A simple, battery-powered, Waveshare 2.9" e-ink display for Home Assistant, powered by ESPHome & ESP32.
This project is a low-power, always-ready e-ink display for Home Assistant that runs on a Lolin D32 (ESP32) microcontroller. It was designed to display indoor and outdoor temperature, humidity, pressure, and weather conditions on a battery-powered device.
Key features:
- Battery and 5 V input voltage measurement using ADC (through a resistor network).
- Battery percentage estimation with nonlinear calibration
- Automatic day/night deep sleep control
- Home Assistant event logging for voltage and sleep cycles
- OTA updates and encrypted API communication
- Because existing code and enclosures did not meet my requirements, I combined multiple ESPHome projects, wrote custom configuration, and had a custom case designed on Fiverr.
- Display: Waveshare 2.9" E-Ink Display (V2, R2), 296x128 px, partial refresh, SPI interface
- Microcontroller: Lolin D32 (ESP32-based)
- Battery: Single-cell LiPo, monitored via ADC
- Case: Custom-designed and printed via Fiverr
- Resistors: Voltage divider networks for battery and 5V sensing
- Miscellaneous: 200Ω resistor for onboard LED, JST connectors, wiring
Power & Dividers (left) ESP32 (center) E-Ink Display (right)
─────────────────────────── ──────────────────────── ─────────────────────────────
+5V supply ┌──────────────────┐ Waveshare 2.9" v2-r2
| │ ESP32 │ (3.3V logic)
[20kΩ] │ │
| │ GPIO18 ──────────────── CLK ─────────────► SCK
──● Node A (GPIO36 sense) ────────────┤◄─ GPIO36 (ADC 5V)| (SPI clock)
| │ |
| │ GPIO23 ──────────────── MOSI ─────────────► DIN
| │ | (SPI data out)
| │ |
(series link) │ GPIO15 ───────────────── CS ─────────────► CS
| │ |
──● Node B (GPIO39 wake) ─────────────┤◄─ GPIO39 (wakeup)|
| │ |
[30kΩ] │ GPIO17 ───────────────── DC ─────────────► D/C
| │ |
GND │ GPIO16 ───────────────── RST ─────────────► RST
│ |
4.2V (LiPo) │ GPIO4 ◄──────────────── BUSY ─────────────◄ BUSY
| │ |
[36kΩ] │ 3V3 ─────────────────── VCC ─────────────► VCC (3.3V)
| │ GND ─────────────────── GND ─────────────► GND
──● Node C (GPIO32 batt) ─────────────┤◄─ GPIO32 (ADC batt)
| │ |
[100kΩ] │ GPIO22 ──► LED (Awake) ──►───┐
| │ | (LED)|
GND └──────────────────┘ └───[200Ω] GND
Legend:
[value] = resistor
● Node A = divider tap for 5V sense (GPIO36)
● Node B = divider mid / wake input (GPIO39)
● Node C = divider tap for LiPo sense (GPIO32)
LED = “Awake LED” driven by GPIO22 (add a series resistor if needed)
GPIO39 doubles as a wake pin for deep sleep.
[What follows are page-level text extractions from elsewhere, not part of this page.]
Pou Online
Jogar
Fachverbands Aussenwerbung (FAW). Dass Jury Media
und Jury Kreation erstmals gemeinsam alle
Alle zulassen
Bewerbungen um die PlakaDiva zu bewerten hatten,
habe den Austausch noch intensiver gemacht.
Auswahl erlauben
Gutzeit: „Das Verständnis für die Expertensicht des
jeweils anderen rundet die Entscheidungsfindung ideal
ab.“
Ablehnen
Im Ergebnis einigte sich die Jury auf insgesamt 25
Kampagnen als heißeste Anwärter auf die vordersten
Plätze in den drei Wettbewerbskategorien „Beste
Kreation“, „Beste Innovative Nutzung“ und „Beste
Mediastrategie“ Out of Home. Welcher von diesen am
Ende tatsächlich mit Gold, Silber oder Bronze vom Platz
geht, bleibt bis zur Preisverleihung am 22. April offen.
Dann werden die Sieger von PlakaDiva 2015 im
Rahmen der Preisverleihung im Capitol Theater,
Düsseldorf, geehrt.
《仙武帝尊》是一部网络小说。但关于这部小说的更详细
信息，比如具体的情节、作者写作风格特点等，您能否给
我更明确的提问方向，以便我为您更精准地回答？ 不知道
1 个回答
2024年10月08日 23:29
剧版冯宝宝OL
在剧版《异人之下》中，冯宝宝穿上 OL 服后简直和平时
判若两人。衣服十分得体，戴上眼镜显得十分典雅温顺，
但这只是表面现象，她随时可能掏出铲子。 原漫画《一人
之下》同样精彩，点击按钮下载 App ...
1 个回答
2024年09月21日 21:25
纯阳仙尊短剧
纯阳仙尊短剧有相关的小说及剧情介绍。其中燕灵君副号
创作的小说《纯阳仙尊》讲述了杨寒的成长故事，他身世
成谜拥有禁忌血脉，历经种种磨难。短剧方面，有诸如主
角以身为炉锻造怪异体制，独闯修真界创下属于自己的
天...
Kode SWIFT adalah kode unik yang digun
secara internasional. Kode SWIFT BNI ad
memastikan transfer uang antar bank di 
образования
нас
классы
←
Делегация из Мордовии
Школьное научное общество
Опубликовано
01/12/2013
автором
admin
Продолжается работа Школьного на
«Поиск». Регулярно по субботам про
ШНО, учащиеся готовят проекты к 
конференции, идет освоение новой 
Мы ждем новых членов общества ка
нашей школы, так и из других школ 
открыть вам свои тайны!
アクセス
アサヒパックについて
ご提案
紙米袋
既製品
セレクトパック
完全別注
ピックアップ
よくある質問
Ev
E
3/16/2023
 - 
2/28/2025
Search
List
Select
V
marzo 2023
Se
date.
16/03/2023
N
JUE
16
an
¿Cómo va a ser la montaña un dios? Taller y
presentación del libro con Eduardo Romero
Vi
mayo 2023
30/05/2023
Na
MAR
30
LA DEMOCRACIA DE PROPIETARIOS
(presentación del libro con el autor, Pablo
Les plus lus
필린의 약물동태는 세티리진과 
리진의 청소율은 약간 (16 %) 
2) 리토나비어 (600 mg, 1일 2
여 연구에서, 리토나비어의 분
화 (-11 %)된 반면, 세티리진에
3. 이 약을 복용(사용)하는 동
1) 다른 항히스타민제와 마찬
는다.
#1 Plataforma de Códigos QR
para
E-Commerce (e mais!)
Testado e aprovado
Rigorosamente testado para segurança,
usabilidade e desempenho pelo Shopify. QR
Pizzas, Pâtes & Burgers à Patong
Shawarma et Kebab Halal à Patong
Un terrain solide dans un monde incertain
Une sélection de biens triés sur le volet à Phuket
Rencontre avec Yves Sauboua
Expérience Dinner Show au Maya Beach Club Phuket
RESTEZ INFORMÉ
GPIO22 drives an LED to indicate awake state. Both battery and 5V input are monitored via resistor dividers.
The display is battery-powered and relies on ESPHome's deep sleep functionality:
- Runs for ~1 minute per wake cycle (configurable)
- Daytime sleep of ~15 minutes between updates
- Night mode enters 8-hour deep sleep after 10 PM
- ESP32 is underclocked to 80 MHz for power savings
- Top-left shows indoor temperature and humidity.
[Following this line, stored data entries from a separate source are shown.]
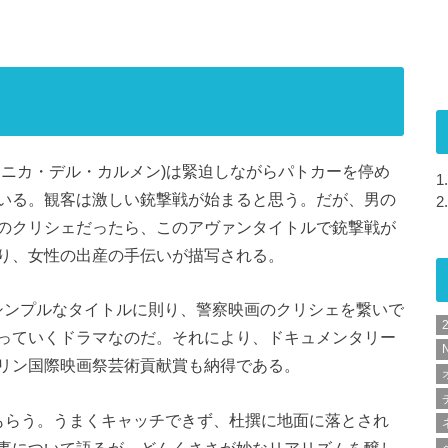
(モニカ・デル・カルメン)は緊迫しながらパトカーを停め
1.
いる。観客は激しい銃撃戦が始まると思う。だが、男の
2.
のクリシェだったら、このアヴァンタイトルで銃撃戦が
り、女性の出産の手伝いが描写される。
いうシンプルなタイトルに則り、警察映画のクリシェを繋いで
っていくドラマなのだ。それにより、ドキュメンタリー
N
リン国際映画祭芸術貢献賞も納得である。
もらう。うまくキャッチできず、杜撰に地面に落とされ
の仕事について語るが、どんくささが妙なリアリズムを醸し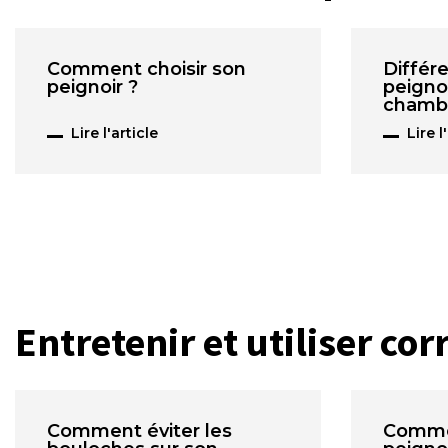
Comment choisir son
Différ
peignoir ?
peigno
chamb
Lire l'article
Lire l
Entretenir et utiliser co
Comment éviter les
Commen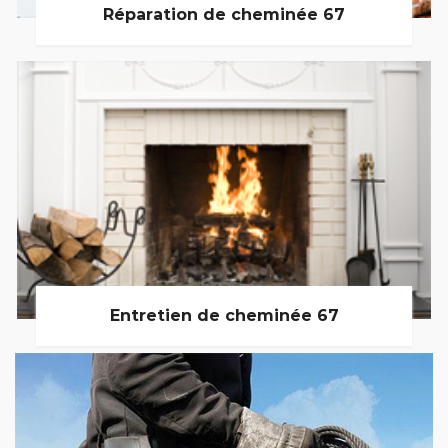
Réparation de cheminée 67
Entretien de cheminée 67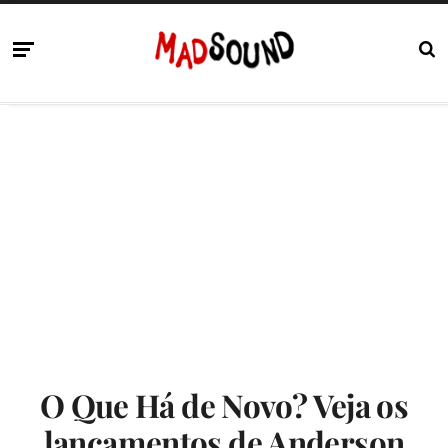
O Que Há de Novo? Veja os
lançamentos de Anderson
- Top-right contains a battery indicator with charging status.
- Middle section displays outdoor temperature, humidity, and pressure.
- Bottom section shows the timestamp of the last update.
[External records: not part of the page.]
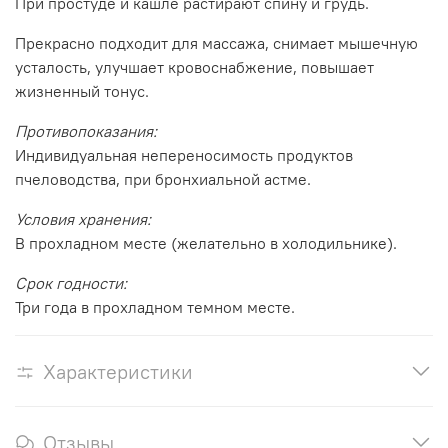
При простуде и кашле растирают спину и грудь.
Прекрасно подходит для массажа, снимает мышечную
усталость, улучшает кровоснабжение, повышает
жизненный тонус.
Противопоказания:
Индивидуальная непереносимость продуктов
пчеловодства, при бронхиальной астме.
Условия хранения:
В прохладном месте (желательно в холодильнике).
Срок годности:
Три года в прохладном темном месте.
Характеристики
Отзывы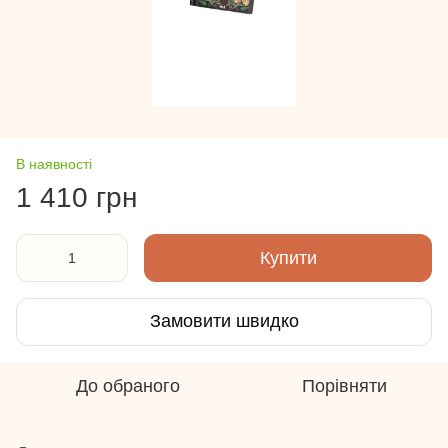
В наявності
1 410 грн
Купити
Замовити швидко
До обраного
Порівняти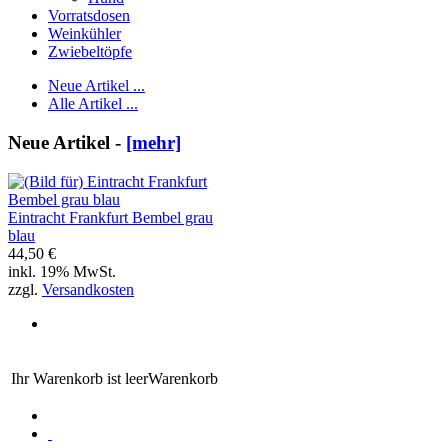
Vorratsdosen
Weinkühler
Zwiebeltöpfe
Neue Artikel ...
Alle Artikel ...
Neue Artikel -
[mehr]
Eintracht Frankfurt Bembel grau
blau
44,50 €
inkl. 19% MwSt.
zzgl.
Versandkosten
Ihr Warenkorb ist leer
Warenkorb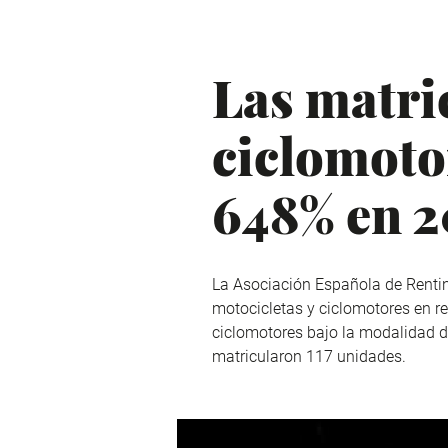
Las matri
ciclomoto
648% en 2
La Asociación Española de Rentin
motocicletas y ciclomotores en re
ciclomotores bajo la modalidad de
matricularon 117 unidades.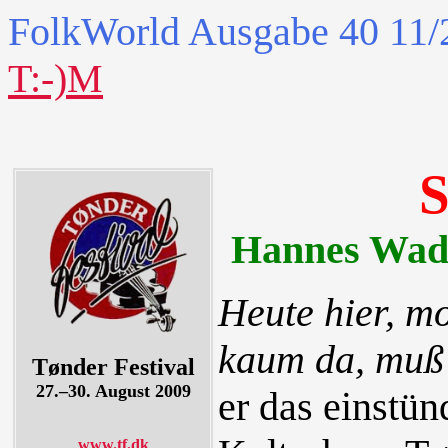
FolkWorld
Ausgabe 40 11/2
T:-)M
S
Hannes Wade
Heute hier, mo
kaum da, muß 
Tønder Festival
27.–30. August 2009
er das einstü
www.tf.dk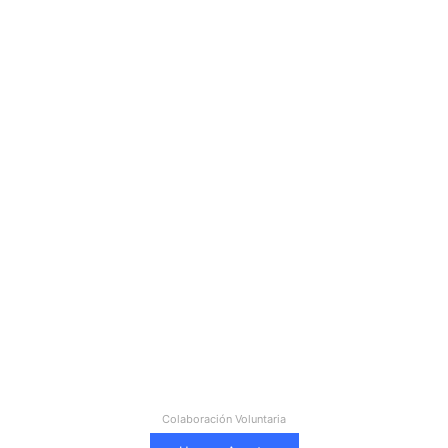
Colaboración Voluntaria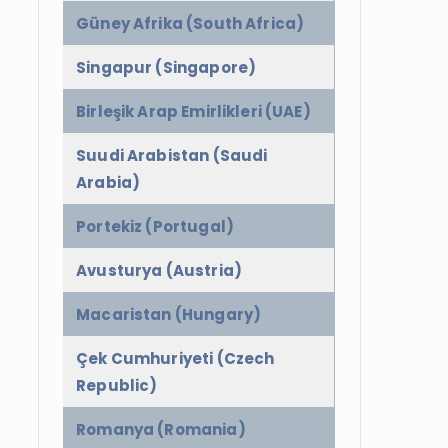
Güney Afrika (South Africa)
Singapur (Singapore)
Birleşik Arap Emirlikleri (UAE)
Suudi Arabistan (Saudi
Arabia)
Portekiz (Portugal)
Avusturya (Austria)
Macaristan (Hungary)
Çek Cumhuriyeti (Czech
Republic)
Romanya (Romania)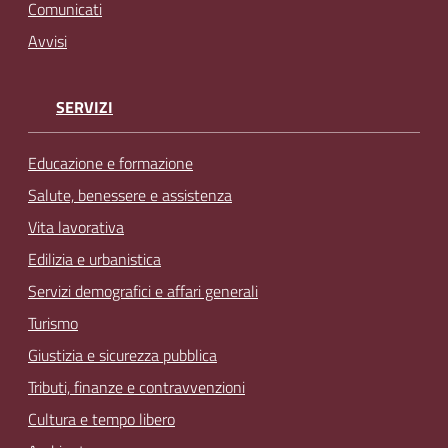
Comunicati
Avvisi
SERVIZI
Educazione e formazione
Salute, benessere e assistenza
Vita lavorativa
Edilizia e urbanistica
Servizi demografici e affari generali
Turismo
Giustizia e sicurezza pubblica
Tributi, finanze e contravvenzioni
Cultura e tempo libero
The configuration uses ESPHome to pull data directly from Home Assistant entities. Battery voltage is displayed using a nonlinear LiPo discharge curve. The code includes logic for day/night cycles, custom refresh rates, and battery percentage calculations.
Since no suitable enclosure existed, I commissioned a custom design via Fiverr. The case supports the display, microcontroller, and battery while remaining easy to open for maintenance. STL files are included in the repository.
- ESPHome Feature Requests #1109
- kotope/esphome_eink_dashboard
- hanspeda/esphome_homeassistant_display
- Plawasan’s E-Ink Gist
- Clone this repository:
https://github.com/whitakerz/Battery-ESP32.git
- Flash the ESPHome config:
esphome run battery-08-08-25.yaml
- Connect the device to Home Assistant.
- Print and assemble the custom case.